Dinged in part by discontinued operations, H&P’s reported income in fiscal 1Q2019 fell sharply year/year to $19 million (17 cents/share) from $500 million ($4.57). During fiscal 4Q2018, profits totaled $2.5 million (2 cents). Operating revenue was $741 million in the first quarter, versus year-ago revenue of $564 million and fourth quarter revenue of $697 million.

U.S. land segment operating income during the first quarter jumped sharply year/year to nearly $80 million from $25 million, and from $65 million sequentially, primarily on a 4% gain in quarterly revenue days and a 3% ($835) uptick in average rig revenue/day.

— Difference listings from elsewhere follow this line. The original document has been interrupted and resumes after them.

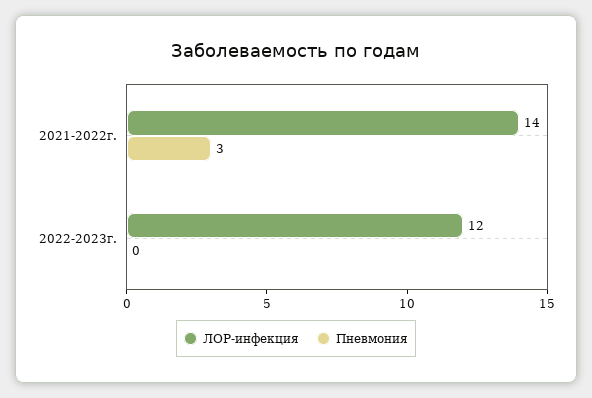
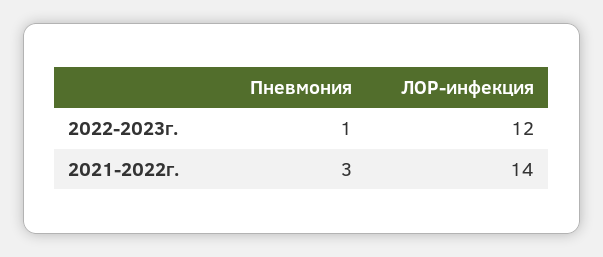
  {
    "ЛОР-инфекция": {
      "2021-2022г.": 14,
      "2022-2023г.": 12
    },
    "Пневмония": {
      "2021-2022г.": 3,
-     "2022-2023г.": 0
+     "2022-2023г.": 1
    }
  }

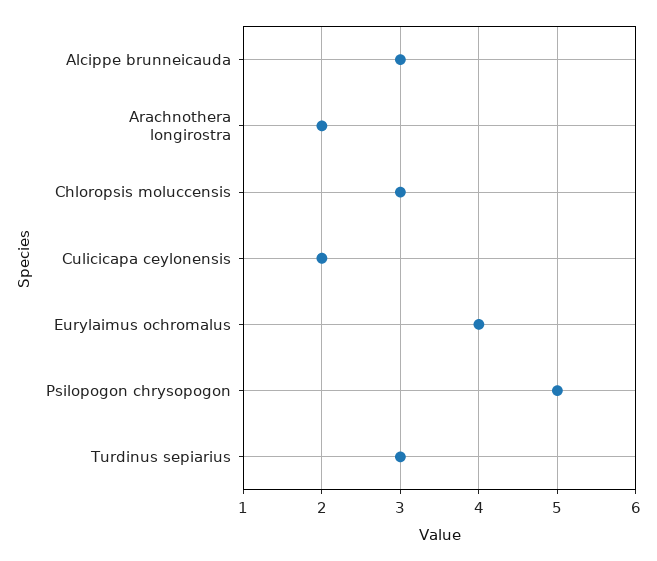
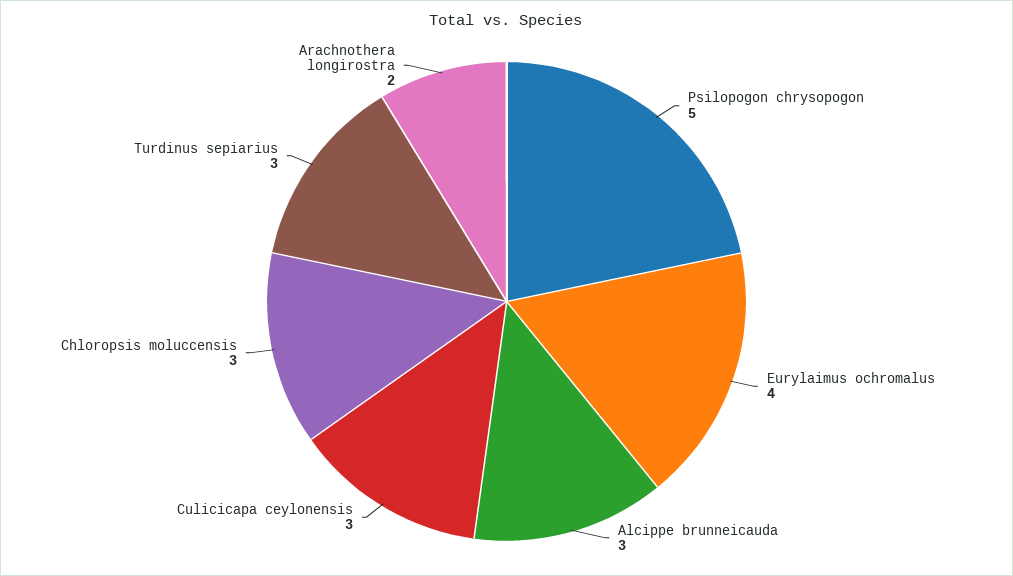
  {
    "Alcippe brunneicauda": 3,
    "Arachnothera longirostra": 2,
    "Chloropsis moluccensis": 3,
-   "Culicicapa ceylonensis": 2,
+   "Culicicapa ceylonensis": 3,
    "Eurylaimus ochromalus": 4,
    "Psilopogon chrysopogon": 5,
    "Turdinus sepiarius": 3
  }

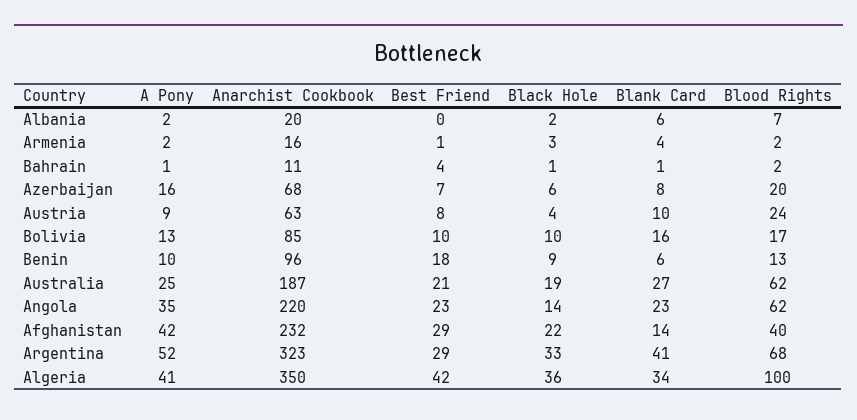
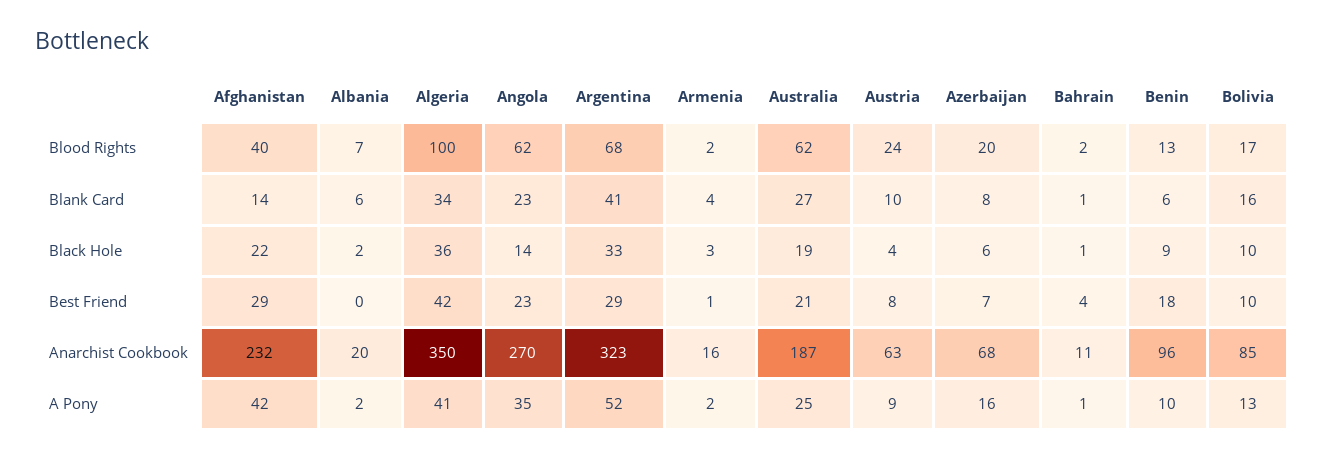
  {
    "A Pony": {
      "Albania": 2,
      "Armenia": 2,
      "Bahrain": 1,
      "Azerbaijan": 16,
      "Austria": 9,
      "Bolivia": 13,
      "Benin": 10,
      "Australia": 25,
      "Angola": 35,
      "Afghanistan": 42,
      "Argentina": 52,
      "Algeria": 41
    },
    "Anarchist Cookbook": {
      "Albania": 20,
      "Armenia": 16,
      "Bahrain": 11,
      "Azerbaijan": 68,
      "Austria": 63,
      "Bolivia": 85,
      "Benin": 96,
      "Australia": 187,
-     "Angola": 220,
+     "Angola": 270,
      "Afghanistan": 232,
      "Argentina": 323,
      "Algeria": 350
    },
    "Best Friend": {
      "Albania": 0,
      "Armenia": 1,
      "Bahrain": 4,
      "Azerbaijan": 7,
      "Austria": 8,
      "Bolivia": 10,
      "Benin": 18,
      "Australia": 21,
      "Angola": 23,
      "Afghanistan": 29,
      "Argentina": 29,
      "Algeria": 42
    },
    "Black Hole": {
      "Albania": 2,
      "Armenia": 3,
      "Bahrain": 1,
      "Azerbaijan": 6,
      "Austria": 4,
      "Bolivia": 10,
      "Benin": 9,
      "Australia": 19,
      "Angola": 14,
      "Afghanistan": 22,
      "Argentina": 33,
      "Algeria": 36
    },
    "Blank Card": {
      "Albania": 6,
      "Armenia": 4,
      "Bahrain": 1,
      "Azerbaijan": 8,
      "Austria": 10,
      "Bolivia": 16,
      "Benin": 6,
      "Australia": 27,
      "Angola": 23,
      "Afghanistan": 14,
      "Argentina": 41,
      "Algeria": 34
    },
    "Blood Rights": {
      "Albania": 7,
      "Armenia": 2,
      "Bahrain": 2,
      "Azerbaijan": 20,
      "Austria": 24,
      "Bolivia": 17,
      "Benin": 13,
      "Australia": 62,
      "Angola": 62,
      "Afghanistan": 40,
      "Argentina": 68,
      "Algeria": 100
    }
  }

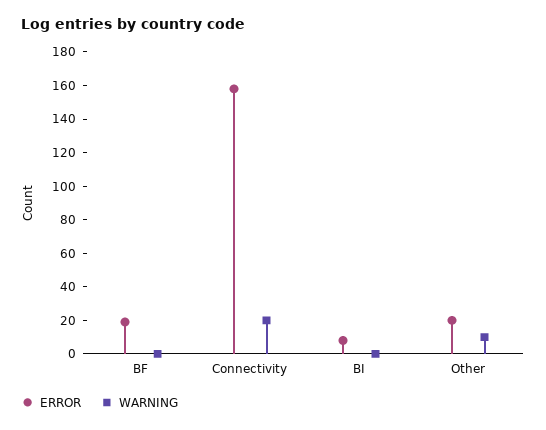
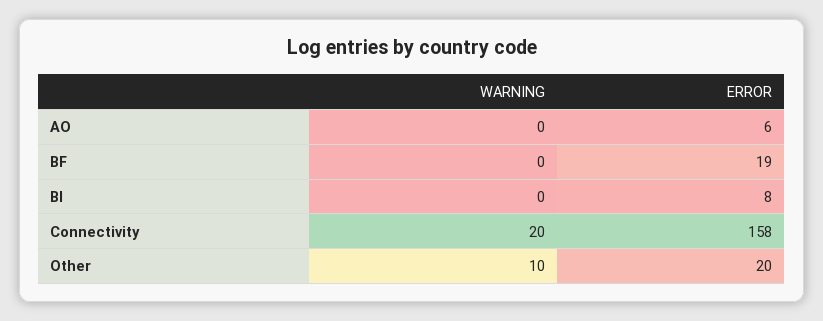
  {
    "ERROR": {
      "BF": 19,
      "Connectivity": 158,
      "BI": 8,
-     "Other": 20
+     "Other": 20,
+     "AO": 6
    },
    "WARNING": {
      "BF": 0,
      "Connectivity": 20,
      "BI": 0,
-     "Other": 10
+     "Other": 10,
+     "AO": 0
    }
  }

In the offshore operations segment, operating income during 1Q2019 fell sequentially by around $1 million to $7.2 million, with the number of quarterly revenue days on H&P-owned platform rigs decreasing by about 5%. The average rig margin/day fell from ongoing maintenance activities by $1,454 to $9,998.

Looking ahead to the second quarter, U.S. land operations are expected to see a sequential decrease in revenue days of 3-5%, representing a roughly 1-3% decrease in the average number of active rigs, based on a fewer calendar days and a “likely” exit of 223-233 active rigs.

Land rig revenue in 2Q2019 is forecast to average $25,500-26,000, excluding any impact from early terminations, with rig expenses/day averaging $14,700-15,100.

The offshore segment should see more revenue in 2Q2019, now forecast to see revenue days up by 3% from the first quarter. That would represent an average rig count of six, as one rig returns from planned maintenance, partially offset by fewer calendar days.

Rig margin/day in the offshore is forecast to average $6,000-7,000 in 2Q2019, with one rig likely on a standby rate. Management contracts should generate another $4-5 million in operating income as one of the rigs moves to a reduced cold stack rate, as planned.